CRIME VICTIMS' ADVOCATE ELECTED CHAIR OF NCADP BOARD OF DIRECTORS

Tennessee Represented on Board of National Anti-Death Penalty Organization

Nashville, TN: Bill Pelke, who lost his 78-year-old grandmother to murder yet has campaigned relentlessly against the death penalty, will serve a one-year term as chairman of the NCADP Board of Directors, the National Coalition to Abolish the Death Penalty announced today.

Joining Pelke as newly elected Board officers are Renny Cushing and Rich Curtner, each of whom were elected vice chairs. Cushing is policy director of Murder Victims' Families for Human Rights and Curtner is a member of Alaskans Against the Death Penalty in Anchorage.

Pelke, a resident of Alaska who formerly lived in Indiana, said he believes it is the first time that family members of murder victims have served as NCADP's chair and vice chair. Paula Cooper killed Pelke's 78-year-old grandmother, Ruth, in 1985. Cooper, who was 15 years old at the time, received a death sentence. However, the Indiana Supreme Court commuted her sentence after Pelke engaged in an international campaign against her execution.

"We are confronting the stereotype that murder victims' family members automatically support death for the people who took our loved ones away," Pelke said. "In my case, I came to understand that my grandmother would not have wanted death for Paula Cooper. I could not be faithful to my grandmother's memory unless I worked against death – unless I worked for healing and forgiveness."

Cushing, a former New Hampshire state legislator, experienced the murder of his father, Robert Cushing Jr., in 1988. "Survivors of crime want three things," Cushing said. "First, they want to know exactly what happened to their loved one. Second, they want justice. And third, they want to heal. For many of us, justice and healing come not in the form of taking another life but rather in reconciliation. We wish to reconcile the terrible thing that has happened to us with our belief that no one, not even the least among us, is beyond redemption."

Also winning election to the NCADP Board were Bud Welch, whose daughter, Julie, died in the Oklahoma City bombing; Ajamu Baraka, director of the new Human Rights Network and former regional director of Amnesty International's southern regional office; Abe Bonowitz, executive director of Citizens United for Alternatives to the Death Penalty and Floridians for Alternatives to the Death Penalty; Judy Caruso, a member of the steering committee of the New Mexican Coalition to Repeal the Death Penalty; T.J. Geiger, a Lamar University student in Beaumont, Texas and a member of the Texas Coalition to Abolish the Death Penalty; Ivan Held, a public relations and marketing expert with Time Warner Books; Brian Henninger, a lawyer and former NCADP program coordinator; Shani O'Neal, a Fulbright Scholar, youth activist and New Voices Fellow; and Brian Roberts, a lawyer with death penalty appellate experience who now works for Washington, D.C.'s Public Defender Services.

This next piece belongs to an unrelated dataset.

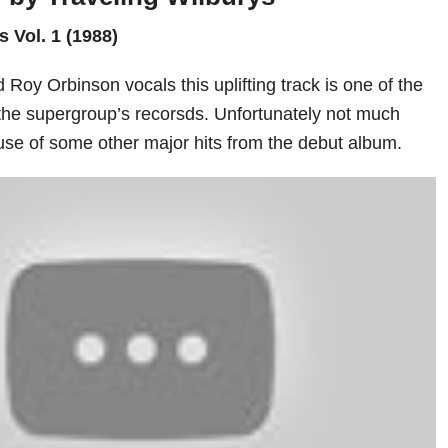
s Vol. 1 (1988)
Roy Orbinson vocals this uplifting track is one of the
the supergroup’s recorsds. Unfortunately not much
e of some other major hits from the debut album.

Re-elected to the Board were Thomas Mariadason, secretary; and Veronica White, treasurer. Mariadason works for the Vera Institute of Justice in New York City and White works for New York City's Food Bank. Also re-elected were Jane Bohman, executive director of the Illinois Coalition Against the Death Penalty; Randy Tatel, executive director, Tennessee Coalition Against State Killing; and Claudia Whitman of Citizens United for Rehabilitation of Errants.

The Board elections took place at the annual NCADP conference held last weekend at Galluadet University for the deaf and hard of hearing in Washington DC. At the organization's award banquet Elaine Jones, former director-counsel of the NAACP Legal Defense Fund and a longtime lawyer in the fight against the death penalty, received NCADP's Lifetime Achievement Award.